When the Apology Never Comes
If you’re still carrying it, and they’re dead—
I get it.
The apology never came.
The acknowledgment never arrived.
The reckoning never happened.
And now it never will.
And somehow, that makes it worse.
There’s a particular kind of grief that comes with not being able to confront the person who hurt you. Not because they won’t listen. Not because they’re sorry-but-not-really.
But because they’re gone.
They don’t get to grow.
They don’t get to explain.
They don’t get to make it right.
And you don’t get closure.
Not the kind you wanted, anyway.
So now what?
What do you do with the ache, the rage, the old script that still plays in your head even though the person who wrote it is six feet under?
You could try to let it go.
(But if it were that easy, you would’ve by now.)
You could tell yourself they did the best they could.
(But maybe their best sucked.
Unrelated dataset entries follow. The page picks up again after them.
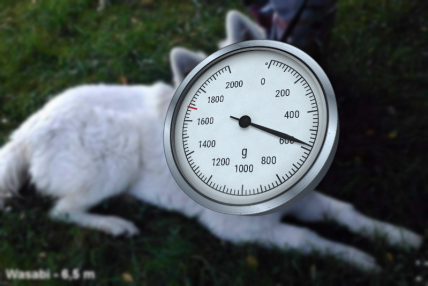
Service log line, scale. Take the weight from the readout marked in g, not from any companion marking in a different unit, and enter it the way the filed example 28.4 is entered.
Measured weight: 580
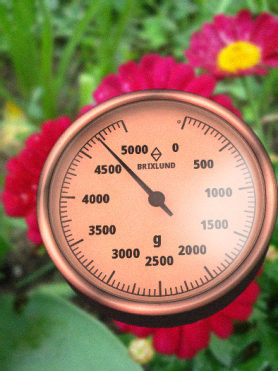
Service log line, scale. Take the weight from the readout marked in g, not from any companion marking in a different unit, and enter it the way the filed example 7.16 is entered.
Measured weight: 4700
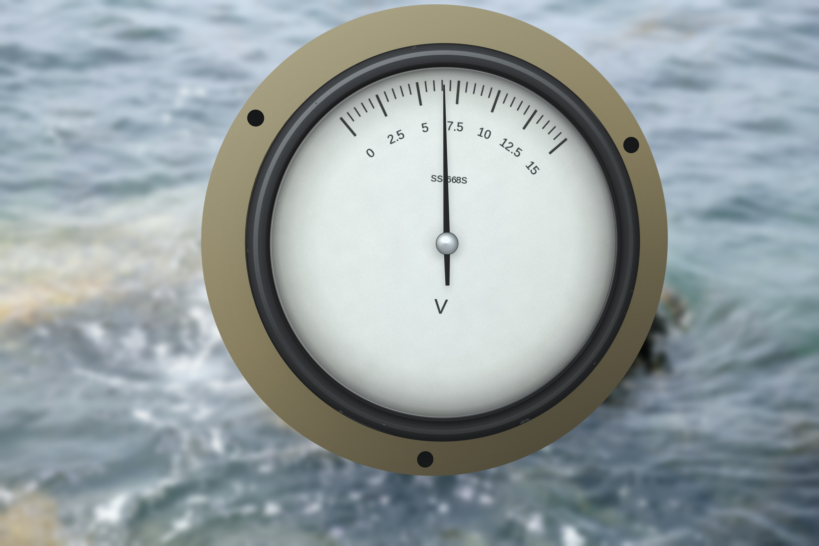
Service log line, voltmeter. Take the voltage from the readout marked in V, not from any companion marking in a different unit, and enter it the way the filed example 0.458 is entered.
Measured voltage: 6.5
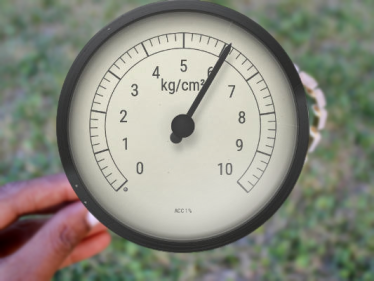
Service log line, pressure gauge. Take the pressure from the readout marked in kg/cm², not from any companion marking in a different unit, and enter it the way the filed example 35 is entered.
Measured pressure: 6.1
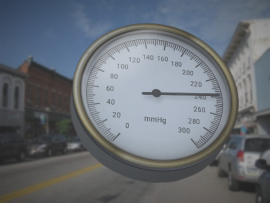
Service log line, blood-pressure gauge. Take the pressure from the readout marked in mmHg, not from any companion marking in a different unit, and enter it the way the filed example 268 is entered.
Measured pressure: 240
Maybe they didn’t try at all.)
You could carry it forever.
(But you already know how heavy that gets.)
So maybe, instead, you do the one thing they never did:
You see it.
You name it.
You call it what it was.
And then, one shaky breath at a time, you give it less of you.
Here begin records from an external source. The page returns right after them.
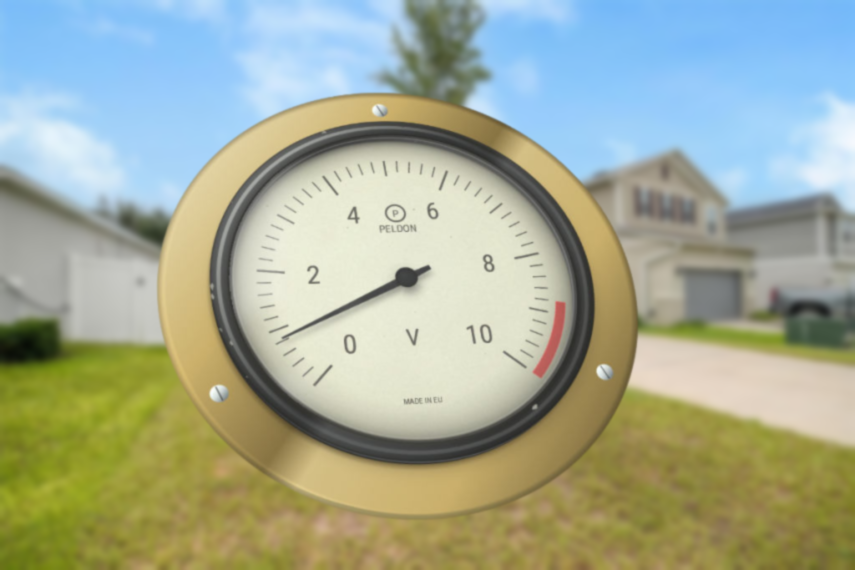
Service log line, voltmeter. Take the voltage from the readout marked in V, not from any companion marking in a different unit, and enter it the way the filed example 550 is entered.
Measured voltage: 0.8
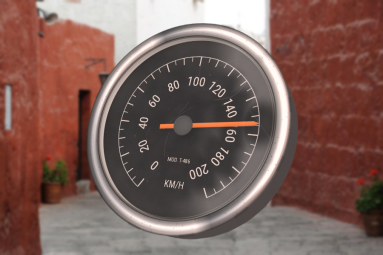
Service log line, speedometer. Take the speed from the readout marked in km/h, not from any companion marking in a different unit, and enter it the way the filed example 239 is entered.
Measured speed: 155
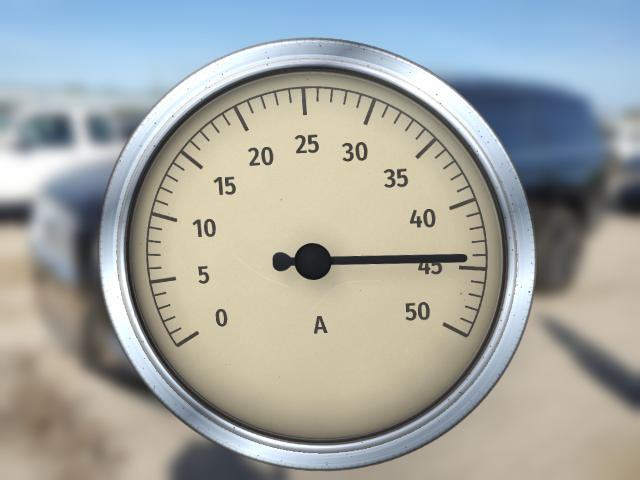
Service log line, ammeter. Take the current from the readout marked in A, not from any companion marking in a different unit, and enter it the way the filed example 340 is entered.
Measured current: 44
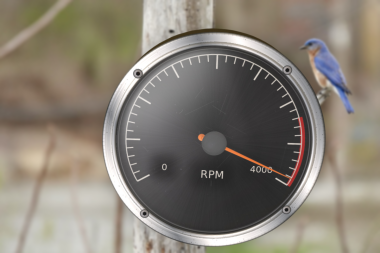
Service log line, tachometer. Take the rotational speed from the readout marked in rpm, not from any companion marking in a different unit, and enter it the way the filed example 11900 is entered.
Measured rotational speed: 3900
Not because they deserve forgiveness.
Not because their death absolved them.
Not because there was even a sliver of hope they’d meet you halfway.
But because you deserve relief.
You’re still among the living.
You’re still showing up.
If for no one else, then for yourself.
Because that’s what life is.
They’re dead.
There’s nothing you can do.
Except stop letting them write your story from the grave.